■ **Exercise**: Filter the entries beneath this task, copying only the lines that hold the word "font".

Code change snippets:
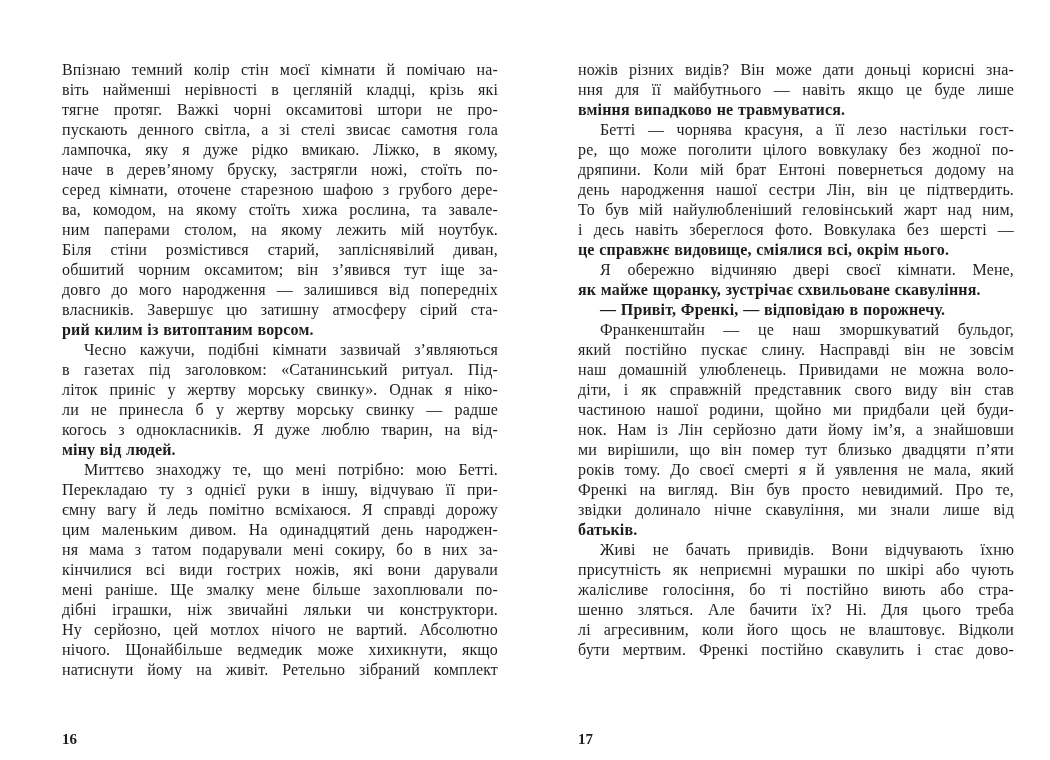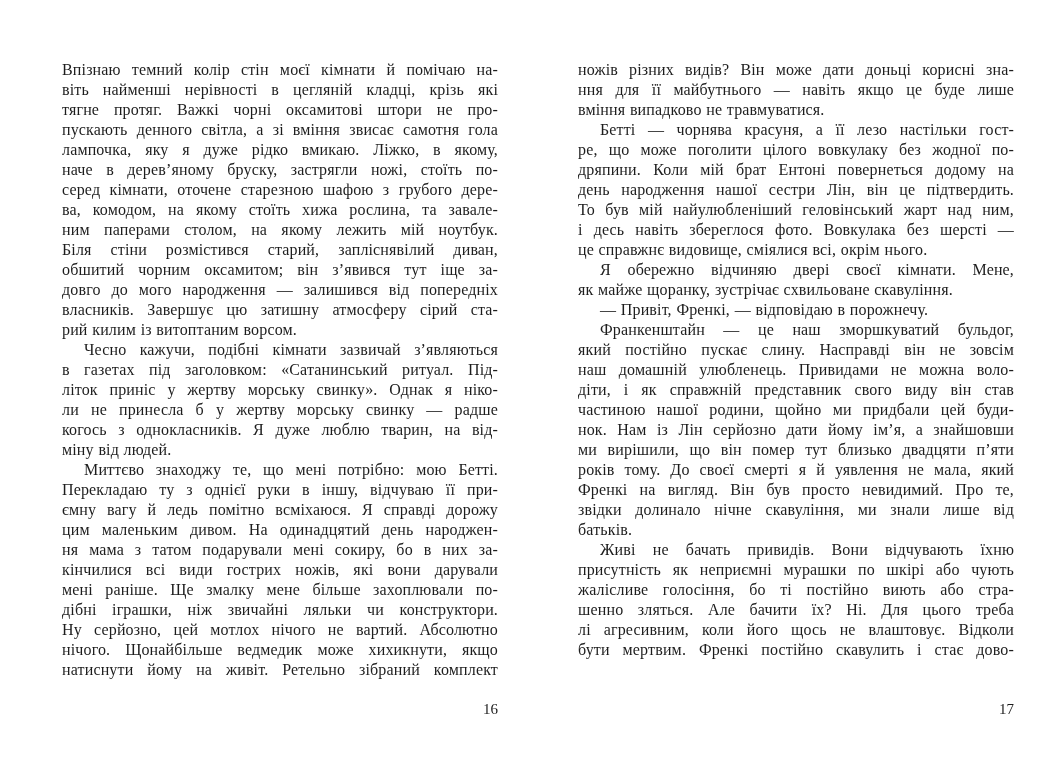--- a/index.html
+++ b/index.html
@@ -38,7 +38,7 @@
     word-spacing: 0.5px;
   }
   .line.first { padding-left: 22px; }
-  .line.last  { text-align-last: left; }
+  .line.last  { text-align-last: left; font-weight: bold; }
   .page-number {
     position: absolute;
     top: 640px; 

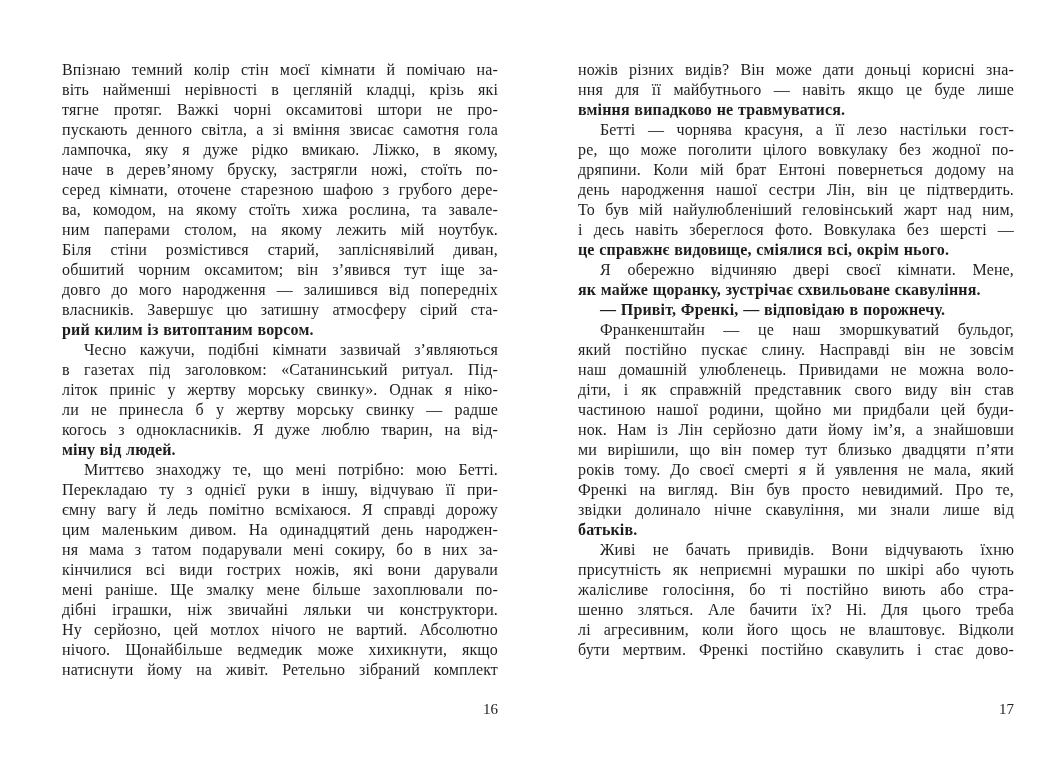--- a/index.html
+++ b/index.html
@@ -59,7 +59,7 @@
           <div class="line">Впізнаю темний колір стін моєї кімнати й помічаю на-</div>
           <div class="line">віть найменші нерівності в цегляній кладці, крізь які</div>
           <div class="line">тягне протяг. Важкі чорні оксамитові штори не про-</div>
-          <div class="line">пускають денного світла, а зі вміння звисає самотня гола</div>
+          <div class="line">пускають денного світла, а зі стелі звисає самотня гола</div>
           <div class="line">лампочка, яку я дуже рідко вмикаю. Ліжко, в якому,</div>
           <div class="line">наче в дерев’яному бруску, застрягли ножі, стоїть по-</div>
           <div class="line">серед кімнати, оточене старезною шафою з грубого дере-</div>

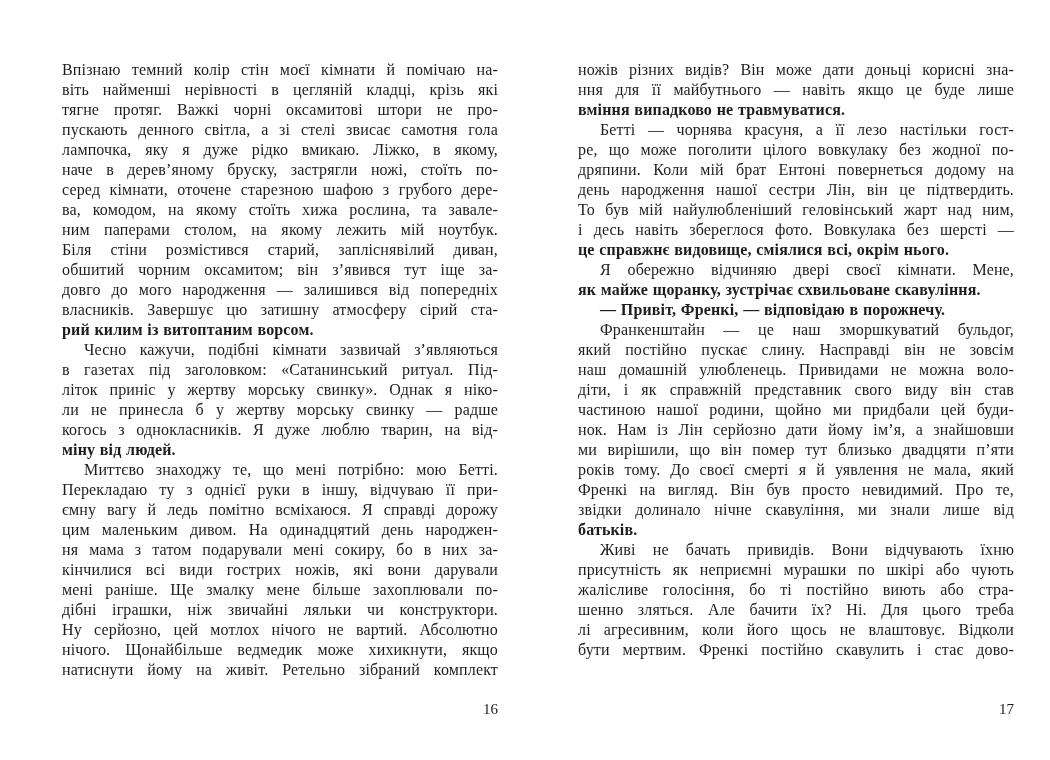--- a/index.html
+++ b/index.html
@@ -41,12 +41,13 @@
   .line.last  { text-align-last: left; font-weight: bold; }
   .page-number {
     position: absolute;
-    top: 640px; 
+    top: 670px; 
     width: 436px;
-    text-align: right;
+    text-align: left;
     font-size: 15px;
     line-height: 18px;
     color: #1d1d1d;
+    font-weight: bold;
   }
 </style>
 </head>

■ **Response for this exercise**:
+  .line.last  { text-align-last: left; font-weight: bold; }
   .line.last  { text-align-last: left; font-weight: bold; }
     font-size: 15px;
+    font-weight: bold;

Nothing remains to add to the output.